- Directed by: William Marsh
- Written by: Martin Amis William Marsh
- Produced by: Richard Holmes Neil Peplow Ben Hilton
- Starring: Paul Bettany Olivia Williams Katy Carmichael Hayley Carr Charlie Condou Alexandra Gilbreath
- Cinematography: Daniel Cohen
- Edited by: Eddie Hamilton
- Music by: Marvin Beaver Mark Pember
- Distributed by: Redbus Film Distribution
- Release date: 2000;
- Running time: 101 minutes
- Country: United Kingdom
- Language: English

= Dead Babies (film) =

Dead Babies (Mood Swingers for US release) is a 2000 British film directed by William Marsh. It is based on the 1975 novel of the same name by Martin Amis.

== Plot ==
When a group of young English friends, living together in a bizarre house just outside of London, invite three Americans over for a drug-fuelled weekend, things really kick off.

As the two cultures collide and the chemicals take over, it soon becomes apparent that one of the weekend guests is a member of a newly formed net-based terrorist group, The Conceptualists, whose underlying principle is extreme violence for its own sake.
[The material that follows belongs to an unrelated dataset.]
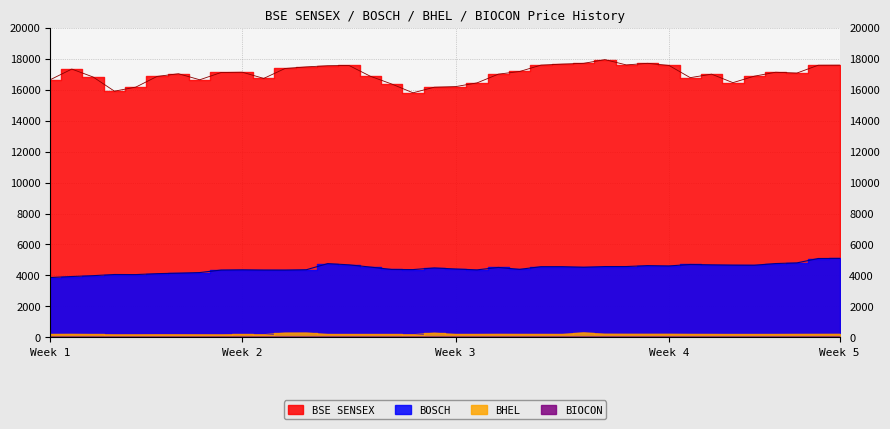

What is the total value across all series at Week 3?

20834.4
It also becomes apparent that the assembled guests are the next intended victims for the group's website.

==Cast==
- Paul Bettany as Quentin
- Katy Carmichael as Lucy Littlejohn
- Hayley Carr as Roxanne
- Charlie Condou as Giles
- Alexandra Gilbreath as Cecilia
- William Marsh as Marvel
- Kris Marshall as Skip
- Andy Nyman as Keith
- Cristian Solimeno as Andy
- Olivia Williams as Diana

==Reception==
===Critical reception===
The film, which was badly received, was reviewed in the British newspaper The Guardian which described it as "boring, embarrassing, nasty and stupid - and not in a good way".